The NeMo Agent Toolkit uses a flexible, plugin-based observability system that provides comprehensive support for configuring logging, tracing, and metrics for workflows. Users can configure multiple telemetry exporters simultaneously from the available options or create custom integrations. The observability system:
- Uses an event-driven architecture with
IntermediateStepManagerpublishing workflow events to a reactive stream - Supports multiple concurrent telemetry exporters processing events asynchronously
- Provides built-in exporters for popular observability platforms (LangSmith, Phoenix, Langfuse, Weave, etc.)
- Enables custom telemetry exporter development for any observability service
These features enable developers to test their workflows locally and integrate observability seamlessly with their preferred monitoring stack.
The core observability features (console and file logging) are included by default.

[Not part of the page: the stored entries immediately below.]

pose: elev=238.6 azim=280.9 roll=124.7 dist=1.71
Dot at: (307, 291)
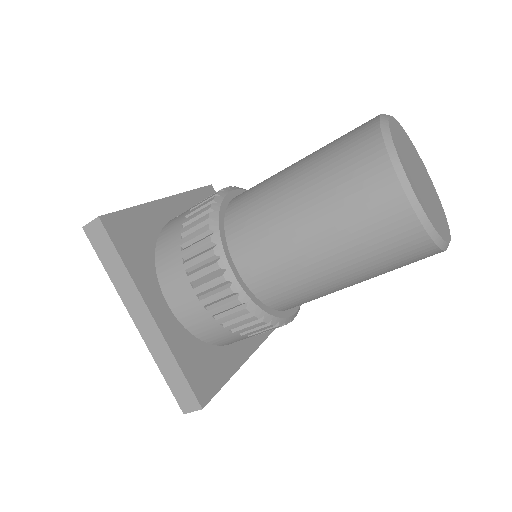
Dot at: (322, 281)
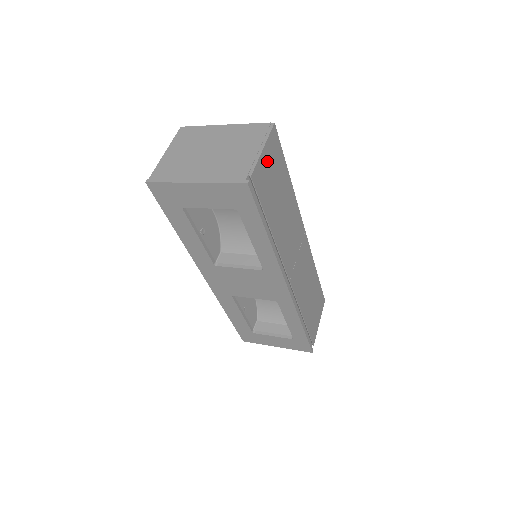
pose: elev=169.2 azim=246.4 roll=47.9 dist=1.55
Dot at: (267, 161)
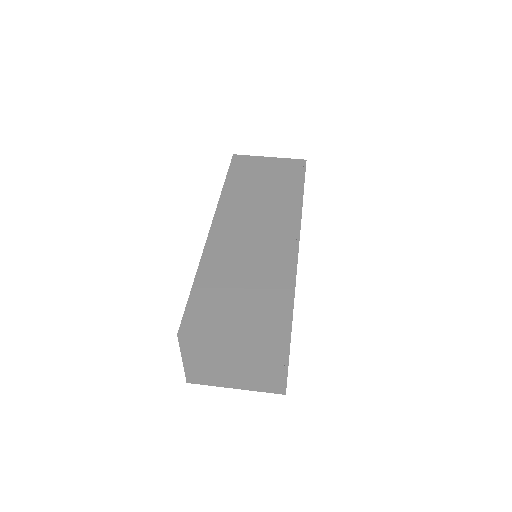
Dot at: occluded
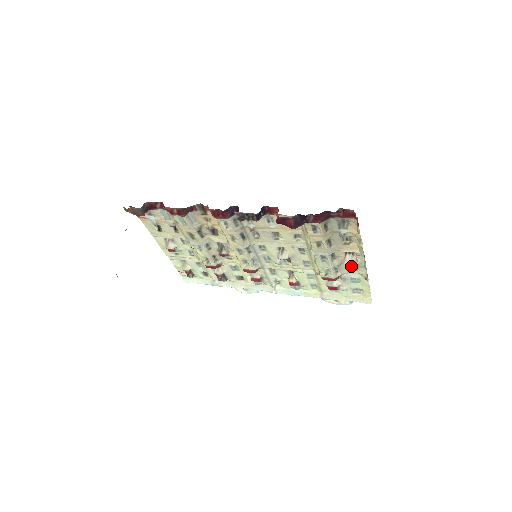
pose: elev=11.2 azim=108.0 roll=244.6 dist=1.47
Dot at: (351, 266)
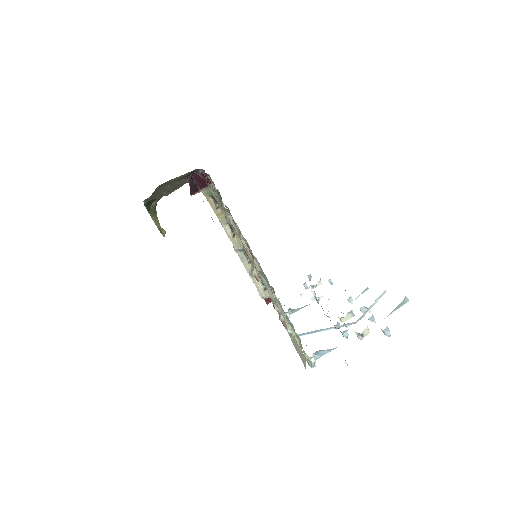
Dot at: (256, 278)
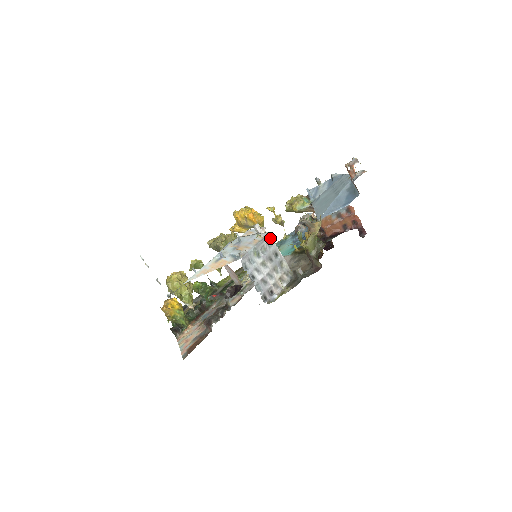
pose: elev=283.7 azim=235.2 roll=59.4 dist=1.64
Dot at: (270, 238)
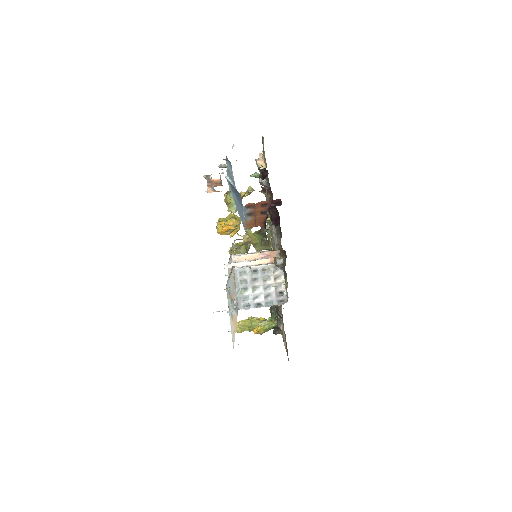
Dot at: (238, 271)
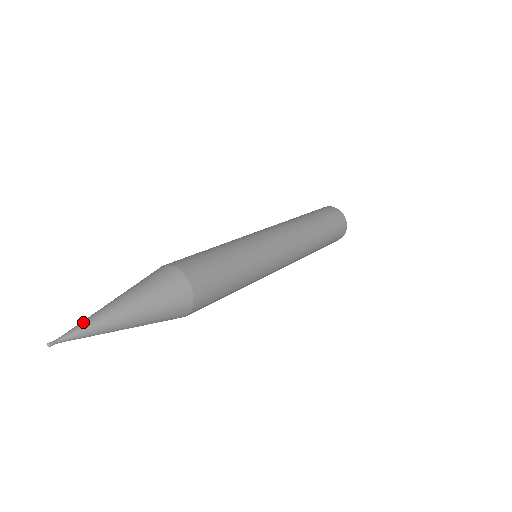
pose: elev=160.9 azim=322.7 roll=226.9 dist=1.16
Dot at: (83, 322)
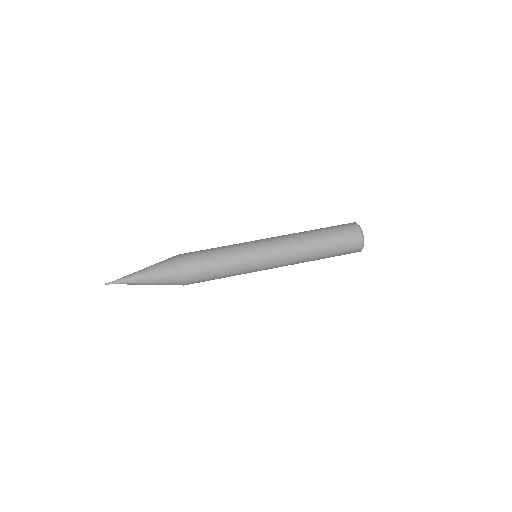
Dot at: (124, 282)
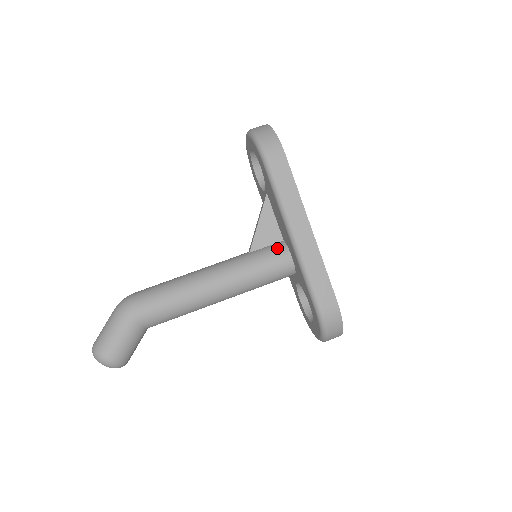
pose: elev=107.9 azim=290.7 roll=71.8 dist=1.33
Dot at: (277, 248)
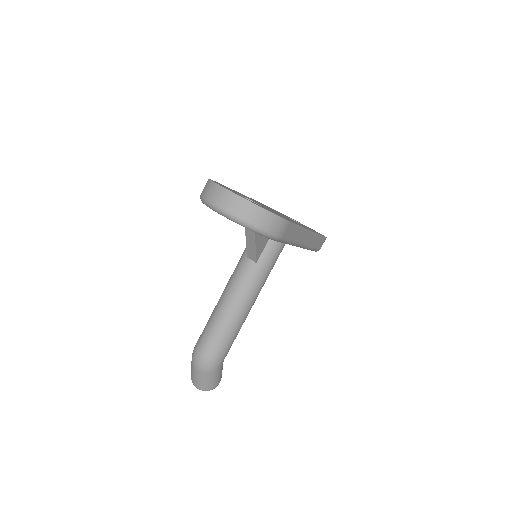
Dot at: (275, 245)
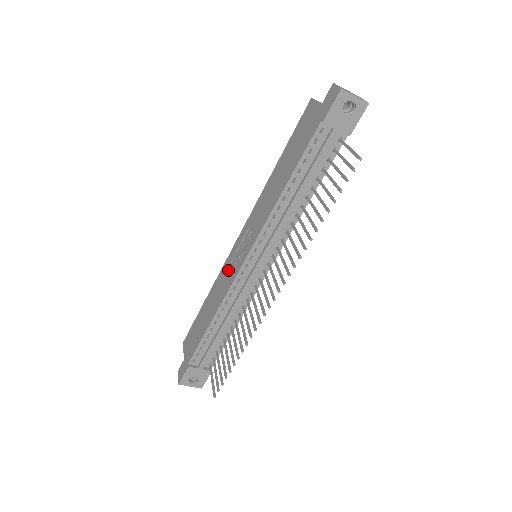
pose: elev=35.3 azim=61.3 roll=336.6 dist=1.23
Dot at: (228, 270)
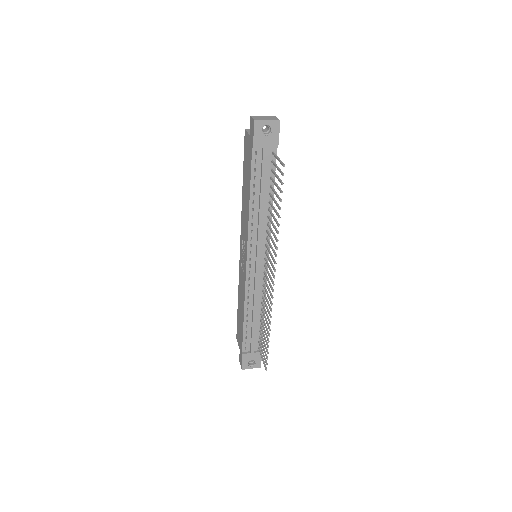
Dot at: (241, 273)
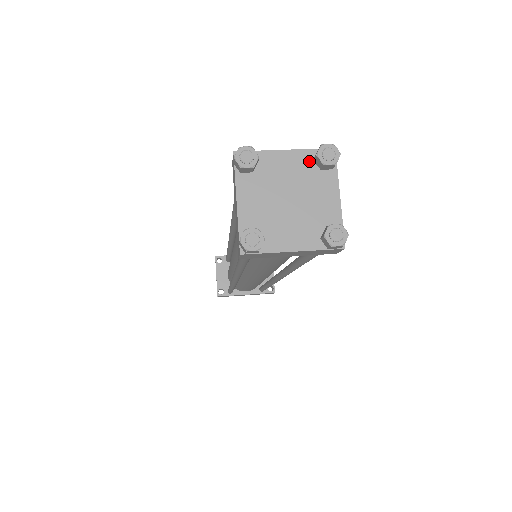
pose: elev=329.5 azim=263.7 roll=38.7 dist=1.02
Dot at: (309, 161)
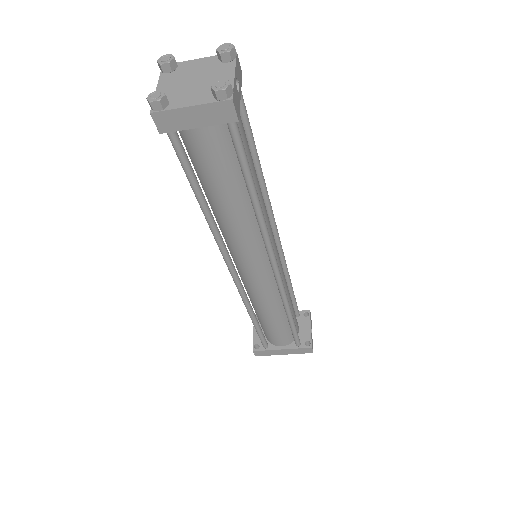
Dot at: (215, 61)
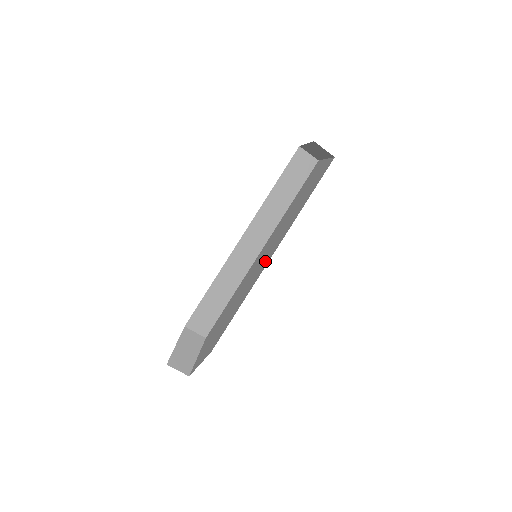
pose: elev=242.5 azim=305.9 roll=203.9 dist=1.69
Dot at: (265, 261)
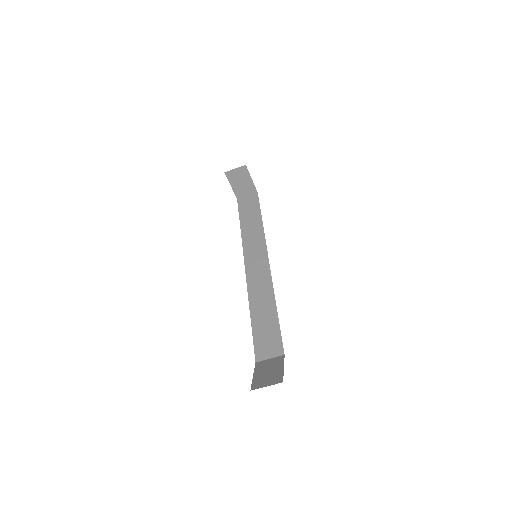
Dot at: occluded
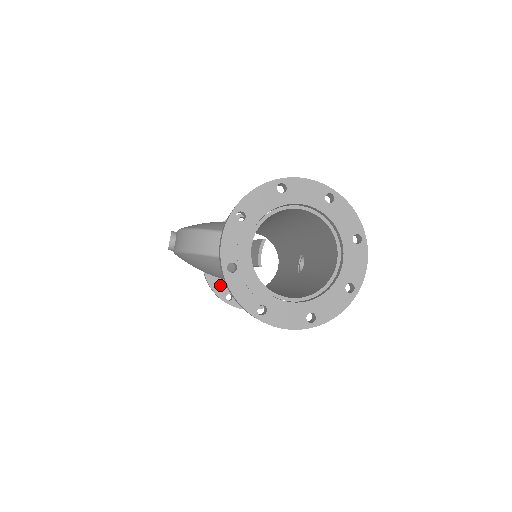
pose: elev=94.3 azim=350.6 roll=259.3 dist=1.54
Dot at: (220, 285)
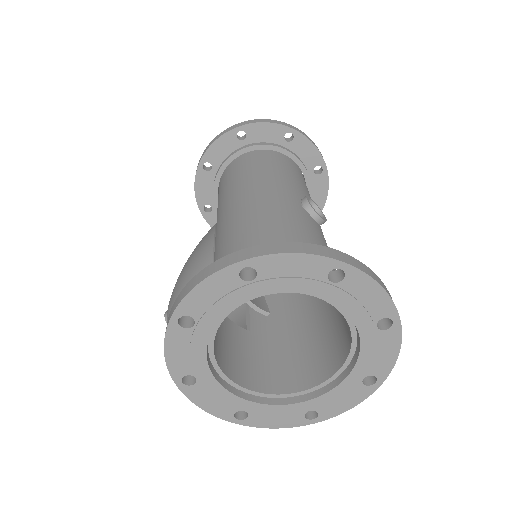
Dot at: occluded
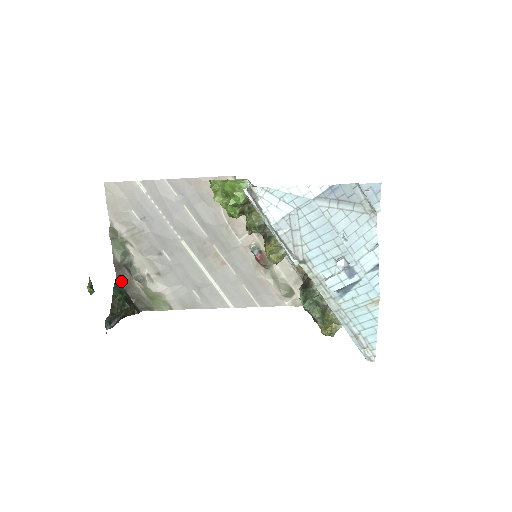
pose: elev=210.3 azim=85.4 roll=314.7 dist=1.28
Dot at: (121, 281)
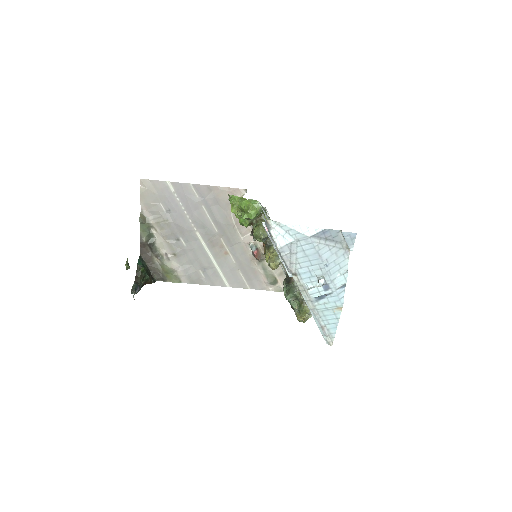
Dot at: (143, 256)
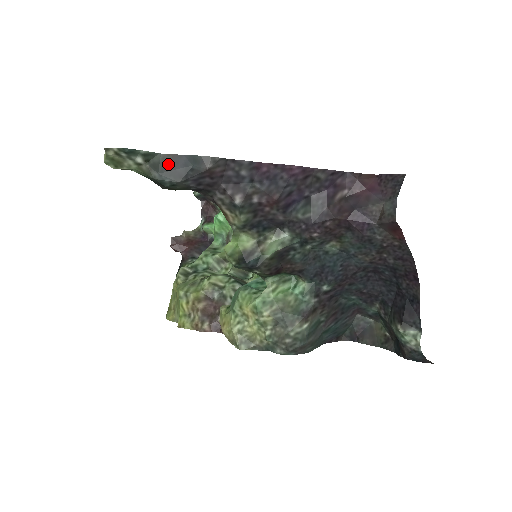
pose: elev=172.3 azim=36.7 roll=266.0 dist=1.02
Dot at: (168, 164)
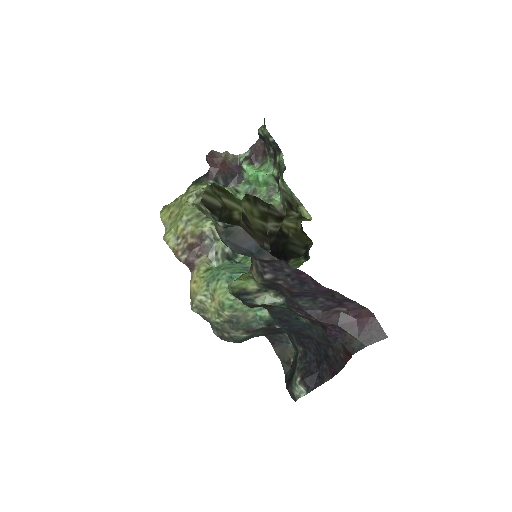
Dot at: (239, 238)
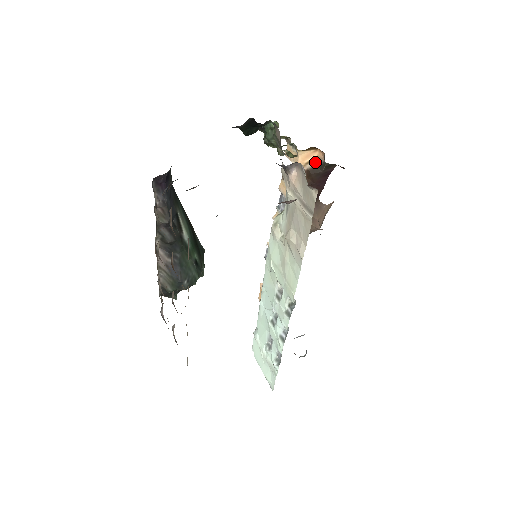
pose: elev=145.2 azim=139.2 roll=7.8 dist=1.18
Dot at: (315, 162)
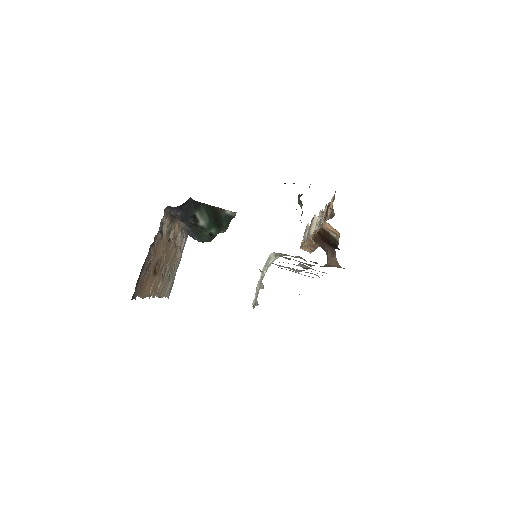
Dot at: (336, 235)
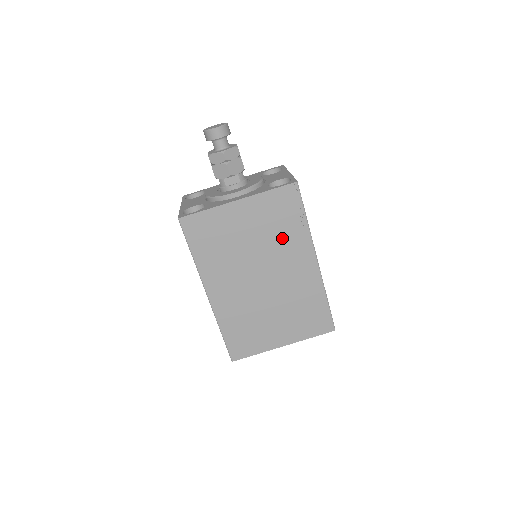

For advanced telemetry features like OpenTelemetry and Phoenix tracing, you need to install the optional telemetry extras.
If you have already installed the NeMo Agent Toolkit from source, you can install package extras with the following commands, depending on whether you installed the NeMo Agent Toolkit from source or from a package.
::::{tab-set} :sync-group: install-tool
:::{tab-item} source :selected: :sync: source
# Install specific telemetry extras
uv pip install -e ".[data-flywheel]"
uv pip install -e ".[opentelemetry]"
uv pip install -e ".[phoenix]"
uv pip install -e ".[weave]"
# Note: conflicts with .[strands] and .[adk]
uv pip install -e ".[ragaai]":::
:::{tab-item} package :sync: package
# Install specific telemetry extras
uv pip install "nvidia-nat[data-flywheel]"
uv pip install "nvidia-nat[opentelemetry]"
uv pip install "nvidia-nat[phoenix]"
uv pip install "nvidia-nat[weave]"
# Note: conflicts with nvidia-nat[strands] and nvidia-nat[adk]
uv pip install "nvidia-nat[ragaai]":::
::::
The following table lists each exporter with its supported features and configuration guide:
| Provider | Integration Documentation | Supported Features |
|---|---|---|
| Catalyst | Observing with Catalyst{.external} | Logging, Tracing |
| NVIDIA Data Flywheel Blueprint | Observing with Data Flywheel{.external} | Logging, Tracing |
| DBNL | Observing with DBNL{.external} | Logging, Tracing |
| Dynatrace | Observing with Dynatrace{.external} | Logging, Tracing |
| Galileo | Observing with Galileo{.external} | Logging, Tracing |
| Langfuse | Refer to the examples/observability/simple_calculator_observability example for usage details |
Logging, Tracing |
| LangSmith | Observing with LangSmith{.external} | Logging, Tracing, Evaluation Metrics |
| OpenTelemetry Collector | Observing with OTel Collector{.external} | Logging, Tracing |
| Patronus | Refer to the examples/observability/simple_calculator_observability example for usage details |
Logging, Tracing |
| Phoenix | Observing with Phoenix{.external} | Logging, Tracing |
| W&B Weave | Observing with W&B Weave{.external} | Logging, Tracing, W&B Weave Redaction, Evaluation Metrics |
Additional options:
- File Export - Built-in file-based tracing for local development and debugging
- Custom Exporters - Refer to Adding Telemetry Exporters for creating custom integrations
For complete configuration examples and setup instructions, check the examples/observability/ directory.
The flexible observability system is configured using the general.telemetry section in the workflow configuration file. This section contains two subsections: logging and tracing, and each subsection can contain multiple telemetry exporters running simultaneously.
For a complete list of logging and tracing plugins and corresponding configuration settings use the following CLI commands.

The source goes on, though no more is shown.